Your task:
Look at the data below and print exactly the lines from its first line through the line with "Финансиране ЕС, ОПДУ: 162000000 -> 472000000"; the pictures stay out of the copy.

+ + + + +

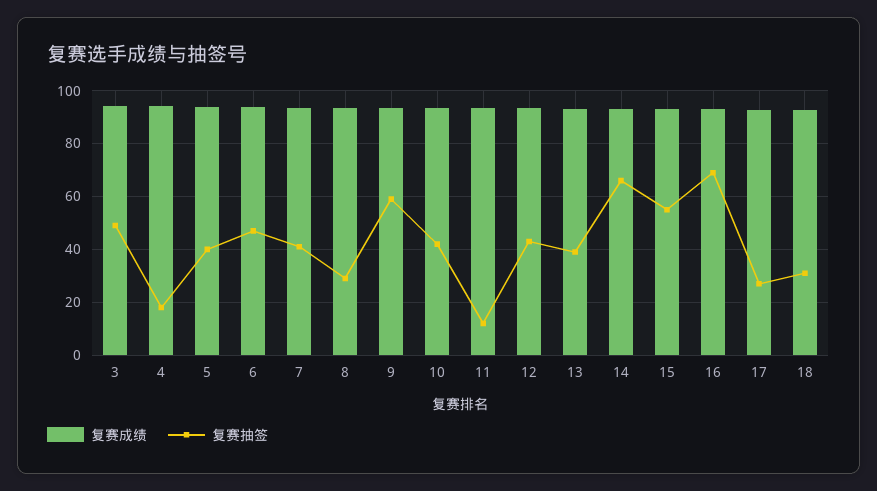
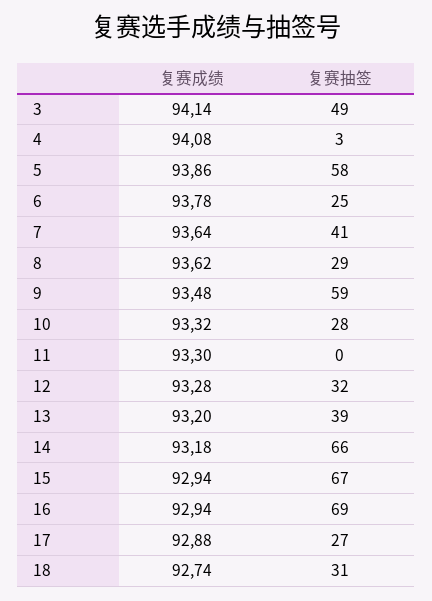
复赛抽签, 4: 17.5 -> 3
复赛抽签, 5: 40 -> 58
复赛抽签, 6: 47.5 -> 25
复赛抽签, 10: 42.5 -> 28
复赛抽签, 11: 12.5 -> 0
复赛抽签, 12: 42.5 -> 32
复赛抽签, 15: 55 -> 67

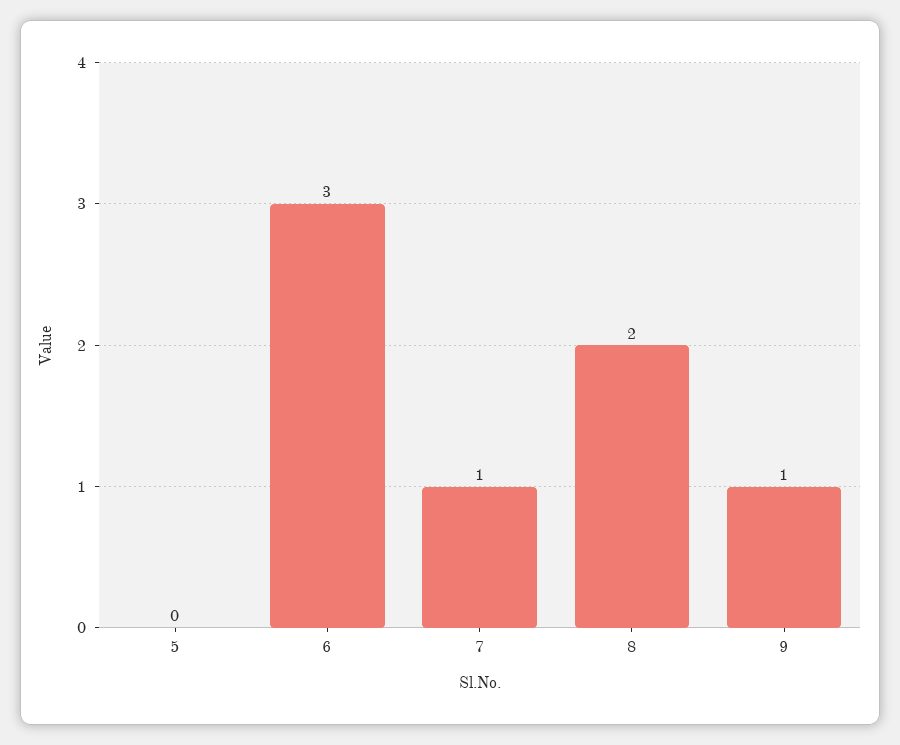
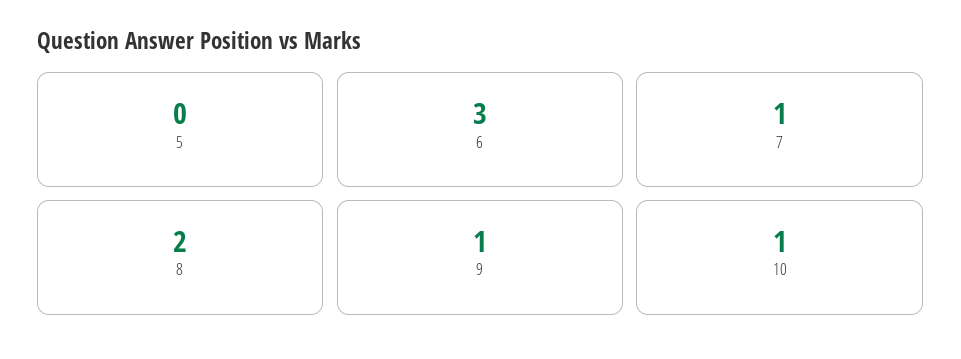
10: none -> 1

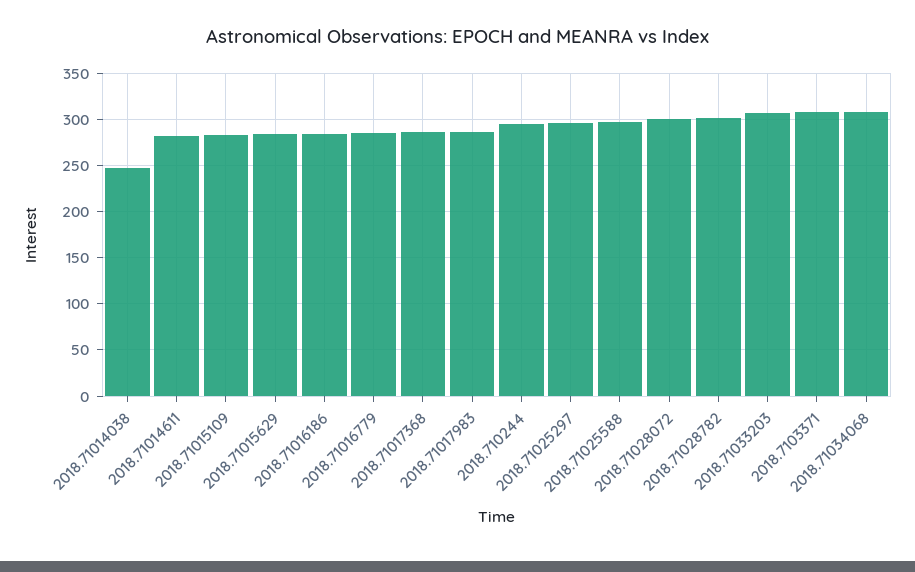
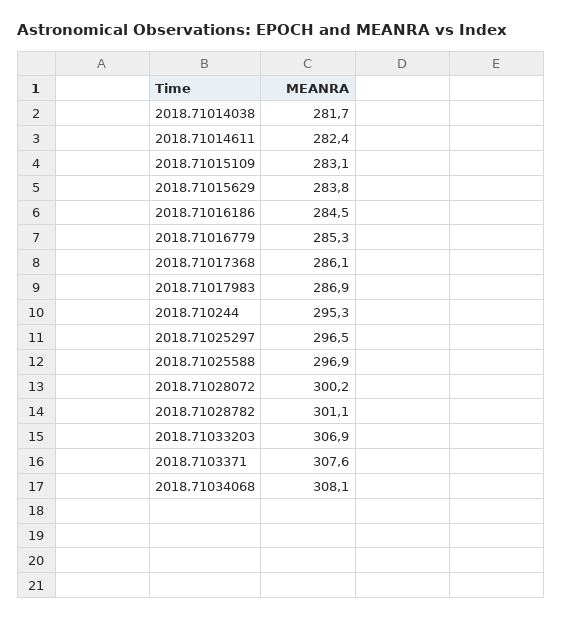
2018.71014038: 250 -> 281.7

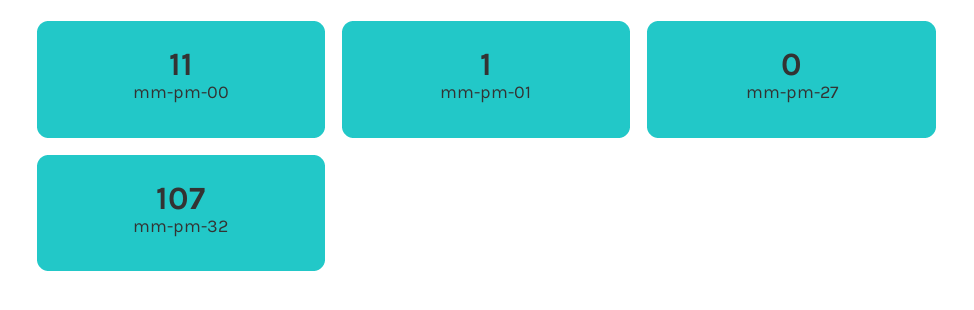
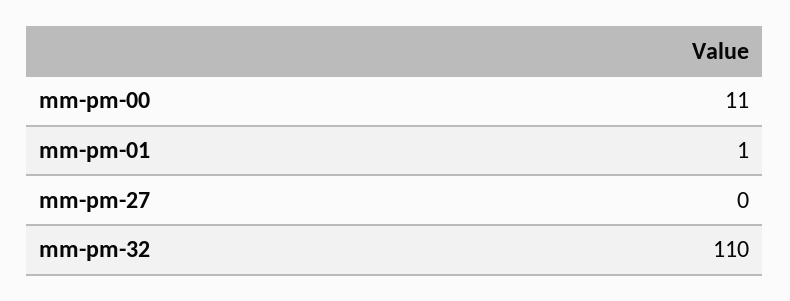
mm-pm-32: 107 -> 110

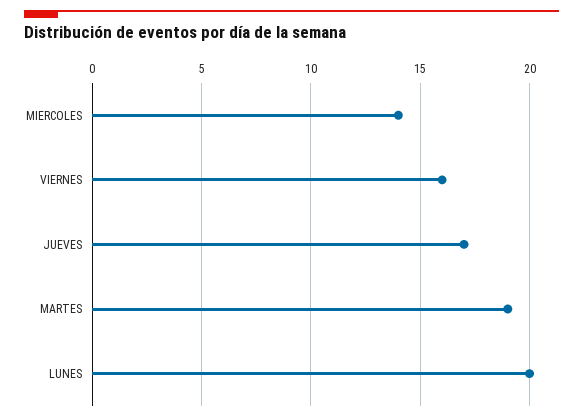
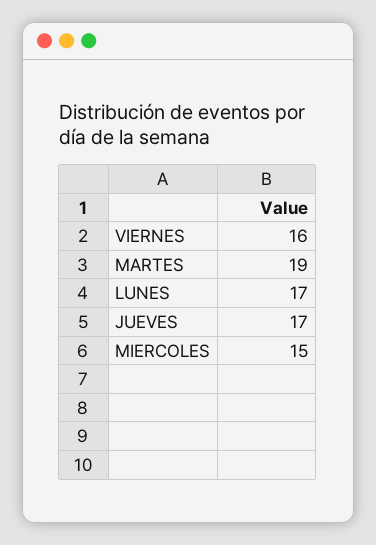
MIERCOLES: 14 -> 15
LUNES: 20 -> 17

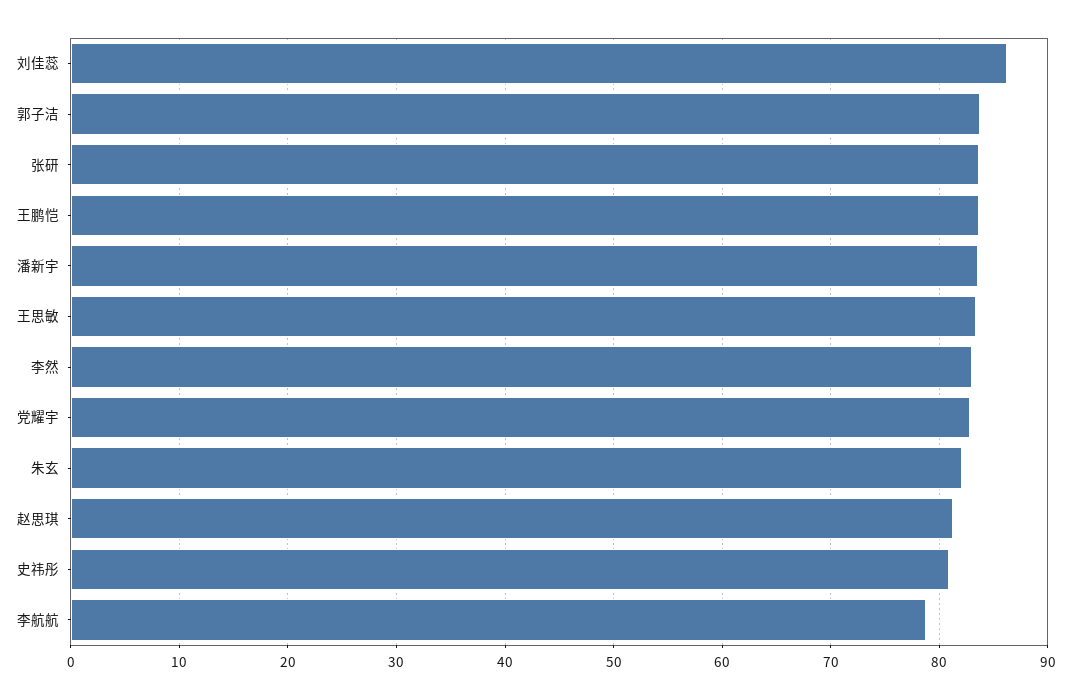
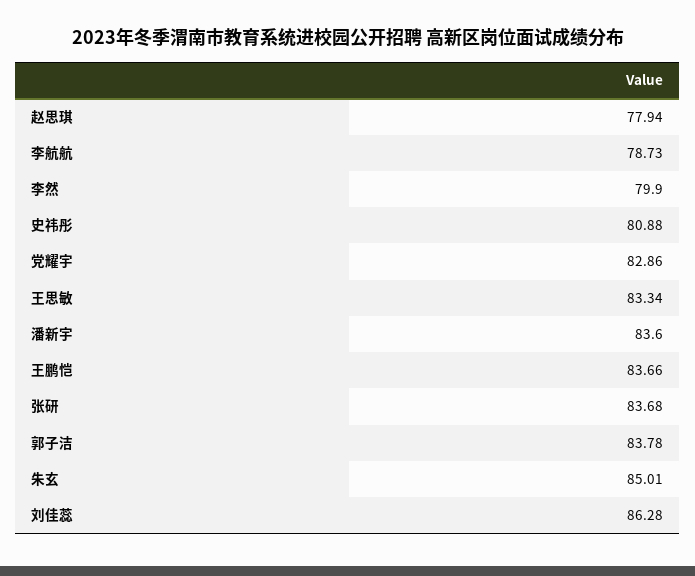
李然: 83 -> 79.9
朱玄: 82 -> 85.01
赵思琪: 81 -> 77.94

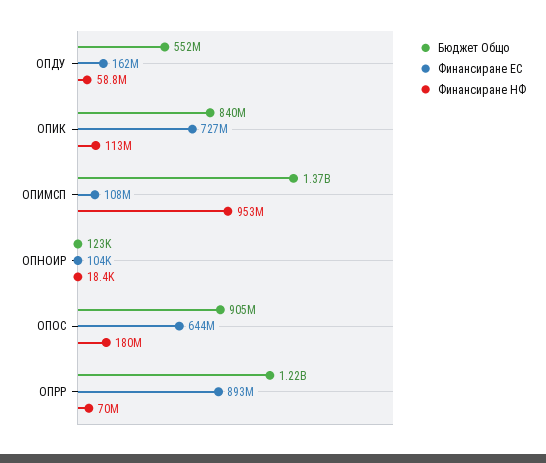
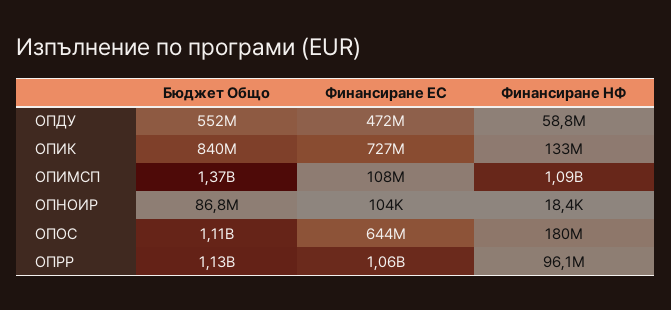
Финансиране ЕС, ОПДУ: 162000000 -> 472000000
Финансиране НФ, ОПИК: 113000000 -> 133000000
Финансиране НФ, ОПИМСП: 953000000 -> 1090000000
Бюджет Общо, ОПНОИР: 123000 -> 86800000
Бюджет Общо, ОПОС: 905000000 -> 1110000000
Бюджет Общо, ОПРР: 1220000000 -> 1130000000
Финансиране ЕС, ОПРР: 893000000 -> 1060000000
Финансиране НФ, ОПРР: 70000000 -> 96100000

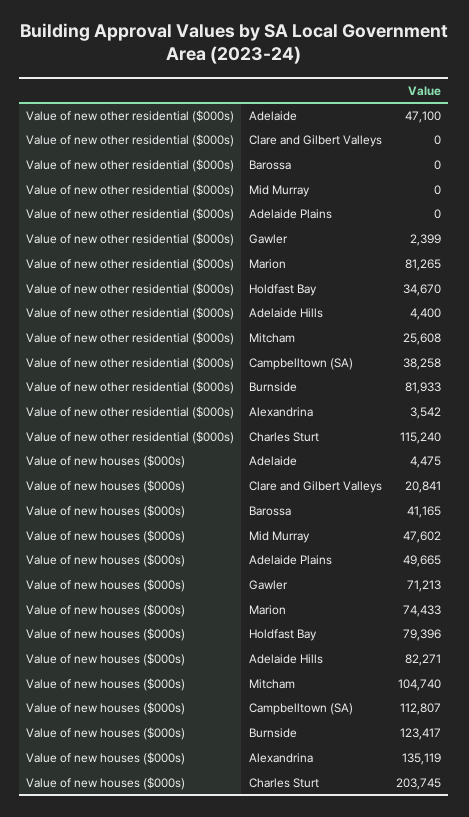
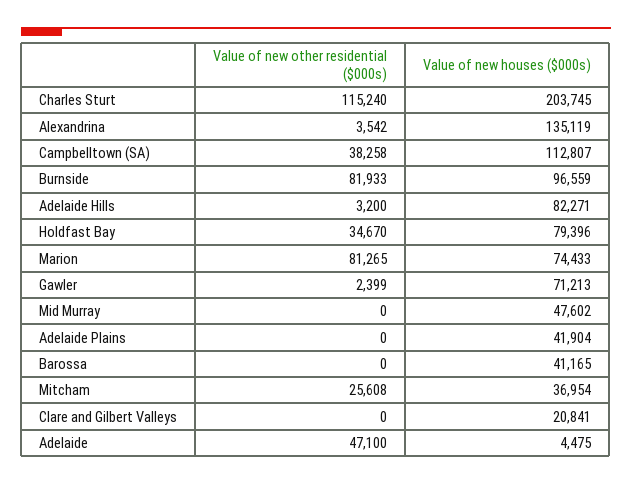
Value of new other residential ($000s), Adelaide Hills: 4400 -> 3200
Value of new houses ($000s), Adelaide Plains: 49665 -> 41904
Value of new houses ($000s), Mitcham: 104740 -> 36954
Value of new houses ($000s), Burnside: 123417 -> 96559

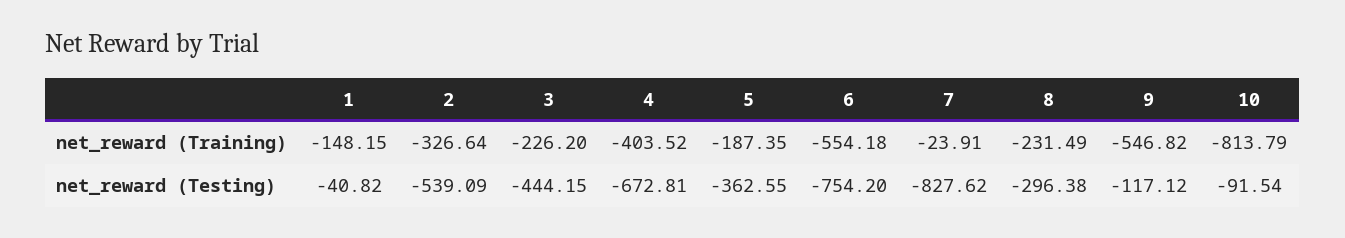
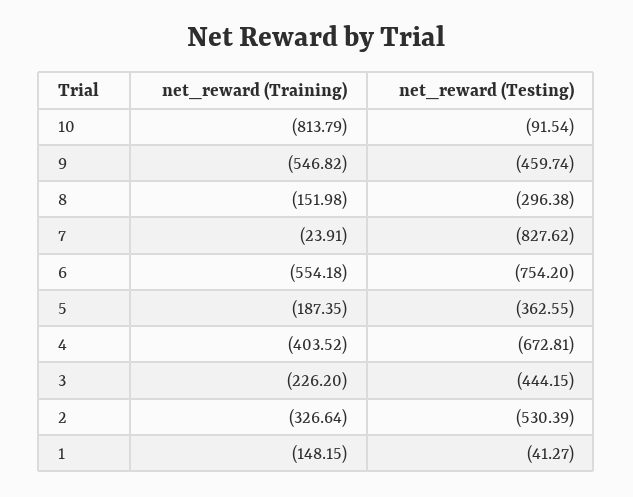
8, net_reward (Training): -231.49 -> -151.98
1, net_reward (Testing): -40.82 -> -41.27
2, net_reward (Testing): -539.09 -> -530.39
9, net_reward (Testing): -117.12 -> -459.74

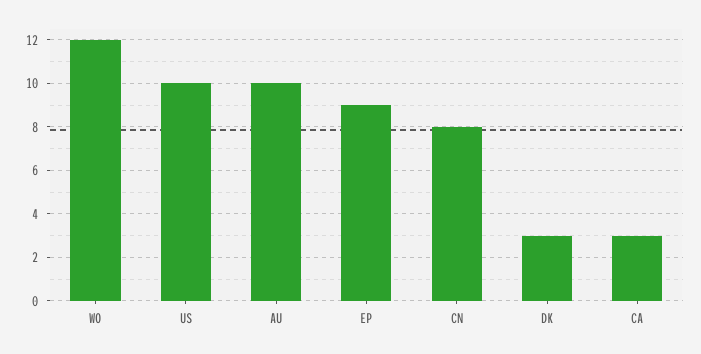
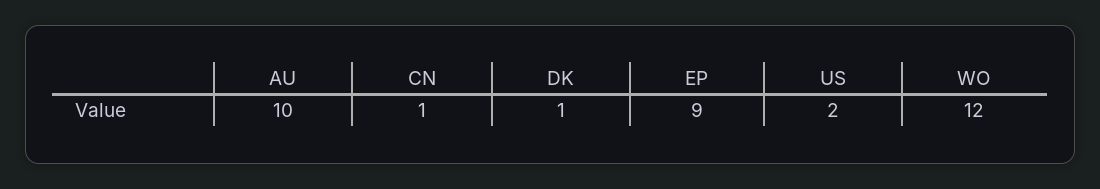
US: 10 -> 2
CN: 8 -> 1
DK: 3 -> 1
CA: 3 -> none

+ + + + +

Answer to this exercise:
复赛抽签, 4: 17.5 -> 3
复赛抽签, 5: 40 -> 58
复赛抽签, 6: 47.5 -> 25
复赛抽签, 10: 42.5 -> 28
复赛抽签, 11: 12.5 -> 0
复赛抽签, 12: 42.5 -> 32
复赛抽签, 15: 55 -> 67

10: none -> 1

2018.71014038: 250 -> 281.7

mm-pm-32: 107 -> 110

MIERCOLES: 14 -> 15
LUNES: 20 -> 17

李然: 83 -> 79.9
朱玄: 82 -> 85.01
赵思琪: 81 -> 77.94

Финансиране ЕС, ОПДУ: 162000000 -> 472000000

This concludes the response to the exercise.